- _What to produce_: Here are the records. Print them all exactly.

- _Provided data_:

——

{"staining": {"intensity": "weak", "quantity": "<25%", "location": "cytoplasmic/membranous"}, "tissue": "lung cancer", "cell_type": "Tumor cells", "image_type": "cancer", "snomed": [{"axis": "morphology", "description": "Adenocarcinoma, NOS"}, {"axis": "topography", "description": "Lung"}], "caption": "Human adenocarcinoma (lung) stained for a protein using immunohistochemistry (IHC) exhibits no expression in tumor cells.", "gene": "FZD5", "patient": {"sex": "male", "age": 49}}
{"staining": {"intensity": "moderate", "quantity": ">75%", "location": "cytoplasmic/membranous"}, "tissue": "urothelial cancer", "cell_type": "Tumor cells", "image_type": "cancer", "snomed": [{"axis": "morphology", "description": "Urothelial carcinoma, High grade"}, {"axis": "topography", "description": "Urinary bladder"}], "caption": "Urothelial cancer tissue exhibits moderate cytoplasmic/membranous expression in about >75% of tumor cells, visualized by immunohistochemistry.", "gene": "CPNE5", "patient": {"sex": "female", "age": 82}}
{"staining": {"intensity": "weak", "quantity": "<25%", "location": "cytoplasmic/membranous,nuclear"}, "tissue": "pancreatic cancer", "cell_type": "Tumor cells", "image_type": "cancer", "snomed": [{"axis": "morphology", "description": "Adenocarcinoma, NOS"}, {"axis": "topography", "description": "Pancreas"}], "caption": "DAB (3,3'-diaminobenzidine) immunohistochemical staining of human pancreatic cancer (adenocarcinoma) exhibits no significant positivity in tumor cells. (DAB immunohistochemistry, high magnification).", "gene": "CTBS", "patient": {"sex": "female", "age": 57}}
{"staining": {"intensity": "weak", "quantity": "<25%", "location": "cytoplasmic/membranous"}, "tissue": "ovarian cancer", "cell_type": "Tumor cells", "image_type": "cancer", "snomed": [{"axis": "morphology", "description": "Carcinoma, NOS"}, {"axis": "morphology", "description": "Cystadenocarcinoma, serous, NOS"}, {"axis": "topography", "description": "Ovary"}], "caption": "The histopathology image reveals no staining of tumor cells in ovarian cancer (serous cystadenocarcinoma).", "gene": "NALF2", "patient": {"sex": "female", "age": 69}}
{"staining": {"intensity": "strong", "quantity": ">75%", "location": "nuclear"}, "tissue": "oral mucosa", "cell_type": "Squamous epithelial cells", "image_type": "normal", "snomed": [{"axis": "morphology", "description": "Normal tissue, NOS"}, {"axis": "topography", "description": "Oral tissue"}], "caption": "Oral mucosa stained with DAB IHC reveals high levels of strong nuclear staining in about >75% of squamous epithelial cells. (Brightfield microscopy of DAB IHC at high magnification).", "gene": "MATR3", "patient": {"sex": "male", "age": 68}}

——

- _Answer for this exercise_:
{"staining": {"intensity": "weak", "quantity": "<25%", "location": "cytoplasmic/membranous"}, "tissue": "lung cancer", "cell_type": "Tumor cells", "image_type": "cancer", "snomed": [{"axis": "morphology", "description": "Adenocarcinoma, NOS"}, {"axis": "topography", "description": "Lung"}], "caption": "Human adenocarcinoma (lung) stained for a protein using immunohistochemistry (IHC) exhibits no expression in tumor cells.", "gene": "FZD5", "patient": {"sex": "male", "age": 49}}
{"staining": {"intensity": "moderate", "quantity": ">75%", "location": "cytoplasmic/membranous"}, "tissue": "urothelial cancer", "cell_type": "Tumor cells", "image_type": "cancer", "snomed": [{"axis": "morphology", "description": "Urothelial carcinoma, High grade"}, {"axis": "topography", "description": "Urinary bladder"}], "caption": "Urothelial cancer tissue exhibits moderate cytoplasmic/membranous expression in about >75% of tumor cells, visualized by immunohistochemistry.", "gene": "CPNE5", "patient": {"sex": "female", "age": 82}}
{"staining": {"intensity": "weak", "quantity": "<25%", "location": "cytoplasmic/membranous,nuclear"}, "tissue": "pancreatic cancer", "cell_type": "Tumor cells", "image_type": "cancer", "snomed": [{"axis": "morphology", "description": "Adenocarcinoma, NOS"}, {"axis": "topography", "description": "Pancreas"}], "caption": "DAB (3,3'-diaminobenzidine) immunohistochemical staining of human pancreatic cancer (adenocarcinoma) exhibits no significant positivity in tumor cells. (DAB immunohistochemistry, high magnification).", "gene": "CTBS", "patient": {"sex": "female", "age": 57}}
{"staining": {"intensity": "weak", "quantity": "<25%", "location": "cytoplasmic/membranous"}, "tissue": "ovarian cancer", "cell_type": "Tumor cells", "image_type": "cancer", "snomed": [{"axis": "morphology", "description": "Carcinoma, NOS"}, {"axis": "morphology", "description": "Cystadenocarcinoma, serous, NOS"}, {"axis": "topography", "description": "Ovary"}], "caption": "The histopathology image reveals no staining of tumor cells in ovarian cancer (serous cystadenocarcinoma).", "gene": "NALF2", "patient": {"sex": "female", "age": 69}}
{"staining": {"intensity": "strong", "quantity": ">75%", "location": "nuclear"}, "tissue": "oral mucosa", "cell_type": "Squamous epithelial cells", "image_type": "normal", "snomed": [{"axis": "morphology", "description": "Normal tissue, NOS"}, {"axis": "topography", "description": "Oral tissue"}], "caption": "Oral mucosa stained with DAB IHC reveals high levels of strong nuclear staining in about >75% of squamous epithelial cells. (Brightfield microscopy of DAB IHC at high magnification).", "gene": "MATR3", "patient": {"sex": "male", "age": 68}}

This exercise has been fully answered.